The stats module provides the implementation of several statistical significance tests.

This tutorial shows how to specify the optional parameters for the five statistical significance tests used in the network inference algorithms. For a complete list of the parameters, refer to the Documentation. An brief description of the statistical significance tests used in IDTxl is provided in the stats section of the Wiki's theoretical introduction.

Some general considerations:

  • All tests offer the possibility of specifying both the number of permutations that are used to generate the test distribution and the critical alpha level to determine statistical significance. The number of permutations determines the minimum p-value that can be theoretically obtained from comparing an estimated value against the test distribution: the p-value is calculated as the fraction of the test distribution larger than the test statistic. If no value in the distribution is larger than the statistic, the p-value is set to (1/number of permutations). Hence, the number of permutations determines the smallest attainable p-value. If the specified critical alpha level is lower than the minimum attainable p-value, i.e., alpha < 1/no. permutations , an error is raised because the test can not return a significant result.
  • To generate a test distribution, the toolbox will by default try to generate surrogate data by shuffling the replications in the data (such that the temporal ordering of the samples is preserved). However, if the factorial of the number of replications is lower than the requested number of permutations, the surrogate data will be generated by shuffling the samples over time. The default behaviour can be overridden by setting the parameter permute_in_time=True (in this case, additional parameters can be specified).
  • For some estimators (e.g., Gaussian), surrogate distributions can be derived analytically (instead of estimating from surrogate data); IDTxl will use analytical surrogates whenever possible to save execution time

Maximum test

Gates the inclusion of past variables when finding non-uniform embeddings.

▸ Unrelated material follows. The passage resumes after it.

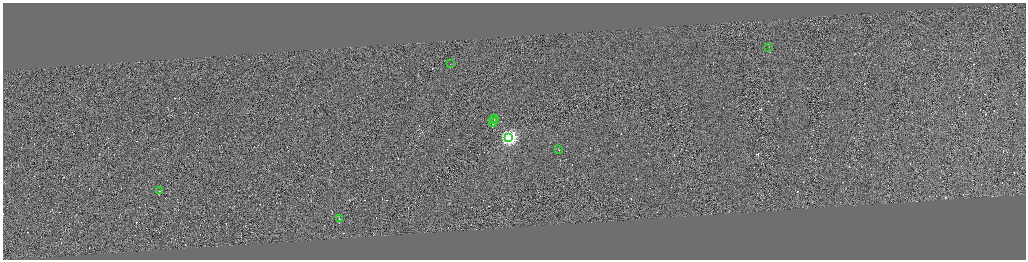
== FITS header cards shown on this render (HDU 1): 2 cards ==
NAXIS1  =                 4093
NAXIS2  =                 1029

settings = {'n_perm_max_stat': 200,
            'alpha_max_stat': 0.05,
            'permute_in_time': False}

Alternatively, enforce the surrogate data generation by shuffling over time:

settings = {'n_perm_max_stat': 200,
            'alpha_max_stat': 0.05,
            'permute_in_time': True}

Minimum test

Pruns candidates selected for the non-uniform embedding.

settings = {'n_perm_min_stat': 200,
            'alpha_min_stat': 0.05,
            'permute_in_time': False}

Omnibus test

Test of omnibus information transfer into a target process.

settings = {'n_perm_omnibus': 500,
            'alpha_omnibus': 0.05,
            'permute_in_time': False}

Sequential maximum test

Test of individual information contributions of each variable in the final conditioning set.

settings = {'n_perm_max_seq': 500,
            'alpha_max_seq': 0.05,
            'permute_in_time': False}

FDR correction

Corrects the FWER on the network level.

settings = {'fdr_correction': True,
            'alpha_fdr': 0.05,
            'correct_by_target': True}

Permutation test for mutual information

Tests mutual information estimates against surrogates (also used for AIS estimation).

settings = {'n_perm_mi': 500,
            'alpha_mi': 0.05}